◆ Kaynak Metin
+ + + + + + +
Bu ne demek oluyor şimdi? Kaypakkaya’nın, sol ve düşman kamuoyu nezdinde, sorgudaki tutumu dışında iki başlıca belirtecinden birinin Kemalizm değerlendirmesi olduğu bilinir. Oruçoğlu, “Kaypakkaya’nın emaneti” olarak Kemalizm konusundaki ayırt ediciliği geri alıyor Kaypakkaya’dan. Arkadaşı ‘Muzo’, İbrahim’e, “Kaypakkaya olma, 68-69’da hep birlikte Kemalizm türküleri çığırdığımız günlere dön” diyor.

Hadi or’dan Oruçoğlu; hadi or’dan! Sen kim, Kaypakkaya’nın Kemalizm konusundaki görüşlerini eleştirmek kim.

Kaypakkaya’nın, Kemalizmin iktidar dönemi boyunca yani 1923 ile ’50 yılları arasındaki Atatürk ve İnönü’lü uzunca döneme ilişkin yazdıklarını biliyoruz. Kemalizmi; erkeklerin kalpaklı kadınların çarşaflı olduğu, Hacı Bayram Camisinden çıkılıp Meclis’e gidilen, Arap harflerinin kullanıldığı döneminde yani “Kemalist hareket” döneminde emperyalizme karşı mücadele veren bir düşman olarak gören Kaypakkaya, iktidar olduğu yıllardan başlayarak, yani hilafetin kaldırıldığı, Cumhuriyetin ilan edildiği, harf ve giyim “inkılaplar”ının yapıldığı, kadınlara seçme ve seçilme hakkının tanındığı, laikliğin Anayasal bir ilke olarak tescil edildiği “Kemalist iktidar” döneminde devrimin baş düşmanı olarak görüyor. Kaypakkaya’ya göre Kemalizm asıl “Aydınlanmacı” olduğu “reformlar” döneminde özel olarak düşmanlaşmıştır. Oruçoğlu adındaki gafil, Kaypakkaya’nın baş düşmana karşı konumlanmasının tek yanlı olduğunu söyleyebiliyor. Oruçoğlu, Kemalizme ilişkin Kaypakkaya’nın değil, koptuğu Aydınlıkçıların görüşlerini benimsediğini söylüyor aymaz bir cüretle.
+ + + + + + +
◆ Görev Girdisi
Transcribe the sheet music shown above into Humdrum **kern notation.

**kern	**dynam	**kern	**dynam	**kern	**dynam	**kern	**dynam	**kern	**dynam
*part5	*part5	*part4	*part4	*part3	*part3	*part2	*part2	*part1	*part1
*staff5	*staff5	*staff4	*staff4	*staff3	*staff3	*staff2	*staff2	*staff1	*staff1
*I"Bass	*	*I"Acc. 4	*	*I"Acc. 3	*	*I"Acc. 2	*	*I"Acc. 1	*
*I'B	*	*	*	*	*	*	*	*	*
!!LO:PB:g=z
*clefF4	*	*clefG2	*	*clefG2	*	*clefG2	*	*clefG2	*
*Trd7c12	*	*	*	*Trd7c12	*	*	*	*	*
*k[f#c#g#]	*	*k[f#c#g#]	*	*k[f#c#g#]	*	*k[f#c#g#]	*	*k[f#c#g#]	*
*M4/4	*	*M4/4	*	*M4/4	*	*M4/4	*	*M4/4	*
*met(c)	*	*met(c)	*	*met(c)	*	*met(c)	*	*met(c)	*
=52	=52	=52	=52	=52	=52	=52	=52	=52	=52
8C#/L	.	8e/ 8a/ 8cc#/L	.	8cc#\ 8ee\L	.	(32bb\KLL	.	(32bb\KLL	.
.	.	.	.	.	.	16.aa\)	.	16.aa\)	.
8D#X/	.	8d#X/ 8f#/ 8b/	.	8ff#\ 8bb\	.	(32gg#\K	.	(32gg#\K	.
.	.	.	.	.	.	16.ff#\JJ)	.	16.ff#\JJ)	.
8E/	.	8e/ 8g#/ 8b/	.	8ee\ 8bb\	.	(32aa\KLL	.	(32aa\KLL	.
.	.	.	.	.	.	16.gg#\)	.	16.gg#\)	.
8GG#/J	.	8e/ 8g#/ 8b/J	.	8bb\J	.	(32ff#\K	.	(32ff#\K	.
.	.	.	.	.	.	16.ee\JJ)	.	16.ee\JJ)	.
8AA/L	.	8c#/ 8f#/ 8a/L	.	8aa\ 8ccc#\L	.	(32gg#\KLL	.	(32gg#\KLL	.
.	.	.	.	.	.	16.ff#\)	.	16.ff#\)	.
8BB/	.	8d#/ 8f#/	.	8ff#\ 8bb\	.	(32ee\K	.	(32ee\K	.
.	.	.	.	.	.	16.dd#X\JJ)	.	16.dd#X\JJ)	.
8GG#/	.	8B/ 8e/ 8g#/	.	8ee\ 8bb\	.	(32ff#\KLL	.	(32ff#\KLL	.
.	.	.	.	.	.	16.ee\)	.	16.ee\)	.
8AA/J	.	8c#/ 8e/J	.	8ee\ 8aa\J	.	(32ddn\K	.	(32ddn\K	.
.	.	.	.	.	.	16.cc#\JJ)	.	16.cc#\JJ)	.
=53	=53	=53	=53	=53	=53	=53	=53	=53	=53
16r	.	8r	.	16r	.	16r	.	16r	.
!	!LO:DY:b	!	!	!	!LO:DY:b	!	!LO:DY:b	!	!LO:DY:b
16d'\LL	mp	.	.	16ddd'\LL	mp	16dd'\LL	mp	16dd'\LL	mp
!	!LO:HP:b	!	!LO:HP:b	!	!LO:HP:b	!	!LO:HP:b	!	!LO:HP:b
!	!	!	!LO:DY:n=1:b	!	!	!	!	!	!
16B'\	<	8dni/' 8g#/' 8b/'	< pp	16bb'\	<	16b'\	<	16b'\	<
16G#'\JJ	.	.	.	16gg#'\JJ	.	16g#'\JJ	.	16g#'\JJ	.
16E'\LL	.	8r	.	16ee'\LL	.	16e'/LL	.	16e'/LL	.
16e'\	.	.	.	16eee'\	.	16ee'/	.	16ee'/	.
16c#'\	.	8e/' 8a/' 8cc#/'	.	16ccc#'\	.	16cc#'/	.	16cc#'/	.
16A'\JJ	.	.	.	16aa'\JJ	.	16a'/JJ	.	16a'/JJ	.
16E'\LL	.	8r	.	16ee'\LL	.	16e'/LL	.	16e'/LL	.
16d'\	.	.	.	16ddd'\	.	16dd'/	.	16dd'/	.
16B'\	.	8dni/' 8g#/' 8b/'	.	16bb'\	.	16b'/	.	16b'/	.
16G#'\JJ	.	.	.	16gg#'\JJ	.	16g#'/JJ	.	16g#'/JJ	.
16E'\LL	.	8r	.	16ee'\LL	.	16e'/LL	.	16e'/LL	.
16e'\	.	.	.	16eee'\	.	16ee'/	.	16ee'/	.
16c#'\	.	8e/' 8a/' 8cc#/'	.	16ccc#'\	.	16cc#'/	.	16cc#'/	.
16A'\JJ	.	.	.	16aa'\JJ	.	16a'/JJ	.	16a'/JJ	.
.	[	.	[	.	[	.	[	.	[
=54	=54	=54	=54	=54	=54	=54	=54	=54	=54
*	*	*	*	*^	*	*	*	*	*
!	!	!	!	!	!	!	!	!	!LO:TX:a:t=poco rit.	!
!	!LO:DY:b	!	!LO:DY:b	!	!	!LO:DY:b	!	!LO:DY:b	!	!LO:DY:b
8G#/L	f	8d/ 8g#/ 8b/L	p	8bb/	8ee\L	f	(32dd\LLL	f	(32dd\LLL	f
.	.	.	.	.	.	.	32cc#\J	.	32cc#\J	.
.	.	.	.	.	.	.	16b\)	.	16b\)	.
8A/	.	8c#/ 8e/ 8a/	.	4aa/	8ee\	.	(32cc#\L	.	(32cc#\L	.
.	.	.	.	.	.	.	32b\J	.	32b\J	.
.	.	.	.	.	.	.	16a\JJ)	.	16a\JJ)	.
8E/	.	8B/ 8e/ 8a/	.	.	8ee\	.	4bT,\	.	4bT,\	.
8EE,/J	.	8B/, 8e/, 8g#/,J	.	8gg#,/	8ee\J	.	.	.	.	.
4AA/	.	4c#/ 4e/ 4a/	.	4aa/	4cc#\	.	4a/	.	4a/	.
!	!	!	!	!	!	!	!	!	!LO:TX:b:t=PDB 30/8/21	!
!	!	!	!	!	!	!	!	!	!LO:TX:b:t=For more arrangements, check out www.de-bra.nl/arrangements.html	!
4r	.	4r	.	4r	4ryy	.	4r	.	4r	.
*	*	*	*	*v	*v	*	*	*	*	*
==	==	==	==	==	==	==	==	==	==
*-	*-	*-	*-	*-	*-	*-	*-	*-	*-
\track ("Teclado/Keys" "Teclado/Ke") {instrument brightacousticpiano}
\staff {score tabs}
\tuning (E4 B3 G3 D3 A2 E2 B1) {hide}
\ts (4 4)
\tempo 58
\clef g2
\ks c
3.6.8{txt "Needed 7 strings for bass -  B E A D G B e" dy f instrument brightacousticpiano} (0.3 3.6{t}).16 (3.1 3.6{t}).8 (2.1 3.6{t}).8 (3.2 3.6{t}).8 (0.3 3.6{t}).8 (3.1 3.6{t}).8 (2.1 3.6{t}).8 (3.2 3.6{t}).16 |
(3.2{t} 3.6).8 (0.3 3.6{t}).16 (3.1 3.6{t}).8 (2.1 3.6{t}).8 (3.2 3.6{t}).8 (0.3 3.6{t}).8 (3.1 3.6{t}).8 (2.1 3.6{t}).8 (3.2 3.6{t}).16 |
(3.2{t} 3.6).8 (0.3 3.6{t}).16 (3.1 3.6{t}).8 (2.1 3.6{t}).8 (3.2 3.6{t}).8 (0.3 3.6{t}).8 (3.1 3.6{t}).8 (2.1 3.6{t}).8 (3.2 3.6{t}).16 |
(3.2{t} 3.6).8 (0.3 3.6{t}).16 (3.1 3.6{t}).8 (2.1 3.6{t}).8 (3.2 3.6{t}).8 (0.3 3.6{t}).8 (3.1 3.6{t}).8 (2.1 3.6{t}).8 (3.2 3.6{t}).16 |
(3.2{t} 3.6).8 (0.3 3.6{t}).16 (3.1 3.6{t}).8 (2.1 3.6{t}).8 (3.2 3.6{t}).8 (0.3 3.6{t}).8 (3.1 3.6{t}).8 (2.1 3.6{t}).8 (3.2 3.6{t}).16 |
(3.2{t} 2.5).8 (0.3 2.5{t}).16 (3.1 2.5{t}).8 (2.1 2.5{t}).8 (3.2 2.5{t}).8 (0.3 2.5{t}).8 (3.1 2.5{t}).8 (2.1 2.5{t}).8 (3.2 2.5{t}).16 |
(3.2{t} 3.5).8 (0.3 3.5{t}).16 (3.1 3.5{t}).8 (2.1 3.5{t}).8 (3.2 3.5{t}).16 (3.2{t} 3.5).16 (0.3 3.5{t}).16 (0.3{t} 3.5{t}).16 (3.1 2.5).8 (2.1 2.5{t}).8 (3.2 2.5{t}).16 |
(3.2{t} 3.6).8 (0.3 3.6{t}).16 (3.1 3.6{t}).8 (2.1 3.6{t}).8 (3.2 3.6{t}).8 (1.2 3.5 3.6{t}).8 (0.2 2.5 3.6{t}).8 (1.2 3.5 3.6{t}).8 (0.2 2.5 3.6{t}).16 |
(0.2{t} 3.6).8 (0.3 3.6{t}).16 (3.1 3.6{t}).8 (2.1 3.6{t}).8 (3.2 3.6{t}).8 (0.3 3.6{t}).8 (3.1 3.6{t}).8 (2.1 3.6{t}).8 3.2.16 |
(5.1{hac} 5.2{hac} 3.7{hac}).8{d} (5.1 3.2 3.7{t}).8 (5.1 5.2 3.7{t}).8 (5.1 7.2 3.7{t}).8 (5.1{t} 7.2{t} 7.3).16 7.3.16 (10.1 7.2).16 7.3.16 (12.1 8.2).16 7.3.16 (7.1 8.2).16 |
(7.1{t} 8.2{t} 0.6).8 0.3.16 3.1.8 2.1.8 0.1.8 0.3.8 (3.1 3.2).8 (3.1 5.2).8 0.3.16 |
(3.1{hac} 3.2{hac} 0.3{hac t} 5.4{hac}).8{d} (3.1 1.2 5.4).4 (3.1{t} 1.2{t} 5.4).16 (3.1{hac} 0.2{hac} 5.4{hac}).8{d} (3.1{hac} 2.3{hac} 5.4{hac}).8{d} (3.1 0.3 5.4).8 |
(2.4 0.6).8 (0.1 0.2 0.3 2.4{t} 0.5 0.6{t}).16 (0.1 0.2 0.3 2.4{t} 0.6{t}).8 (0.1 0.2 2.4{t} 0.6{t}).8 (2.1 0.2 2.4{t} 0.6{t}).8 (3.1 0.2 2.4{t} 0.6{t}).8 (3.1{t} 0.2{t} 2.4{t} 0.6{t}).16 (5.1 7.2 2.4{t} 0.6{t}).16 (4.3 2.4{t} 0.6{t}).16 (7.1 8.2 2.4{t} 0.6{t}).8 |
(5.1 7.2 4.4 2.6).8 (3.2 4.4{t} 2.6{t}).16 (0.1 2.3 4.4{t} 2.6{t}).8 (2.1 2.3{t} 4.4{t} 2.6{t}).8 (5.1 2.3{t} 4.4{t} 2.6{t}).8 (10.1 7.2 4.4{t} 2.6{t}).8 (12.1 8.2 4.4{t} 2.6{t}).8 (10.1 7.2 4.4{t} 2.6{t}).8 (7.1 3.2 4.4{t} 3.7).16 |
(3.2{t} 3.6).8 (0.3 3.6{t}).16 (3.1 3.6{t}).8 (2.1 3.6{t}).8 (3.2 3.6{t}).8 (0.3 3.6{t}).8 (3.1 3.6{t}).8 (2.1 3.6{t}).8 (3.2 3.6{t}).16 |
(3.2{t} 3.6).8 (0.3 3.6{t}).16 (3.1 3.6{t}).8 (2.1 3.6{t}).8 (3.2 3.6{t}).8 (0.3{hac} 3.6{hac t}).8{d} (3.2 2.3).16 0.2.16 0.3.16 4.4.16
+ + + + + + +
◆ Yapılacaklar
A - Kaypakkaya ve Kemalizm üzerine olan metinde "Bu ne demek" sözlerini içeren yerle başlayıp "görüşlerini eleştirmek kim." ile biten kısmı, "türküleri" yerine "şarkıları" koyarak yeniden yazar mısın?
B - Kayıtlarda "kern" dizesini barındıran her satırı seçip aynen aktarır mısın?
Kayıtların metinle hiçbir ilgisi yoktur.

◆ Görev Yanıtları
A -
Bu ne demek oluyor şimdi? Kaypakkaya’nın, sol ve düşman kamuoyu nezdinde, sorgudaki tutumu dışında iki başlıca belirtecinden birinin Kemalizm değerlendirmesi olduğu bilinir. Oruçoğlu, “Kaypakkaya’nın emaneti” olarak Kemalizm konusundaki ayırt ediciliği geri alıyor Kaypakkaya’dan. Arkadaşı ‘Muzo’, İbrahim’e, “Kaypakkaya olma, 68-69’da hep birlikte Kemalizm şarkıları çığırdığımız günlere dön” diyor.

Hadi or’dan Oruçoğlu; hadi or’dan! Sen kim, Kaypakkaya’nın Kemalizm konusundaki görüşlerini eleştirmek kim.

B -
Transcribe the sheet music shown above into Humdrum **kern notation.
**kern	**dynam	**kern	**dynam	**kern	**dynam	**kern	**dynam	**kern	**dynam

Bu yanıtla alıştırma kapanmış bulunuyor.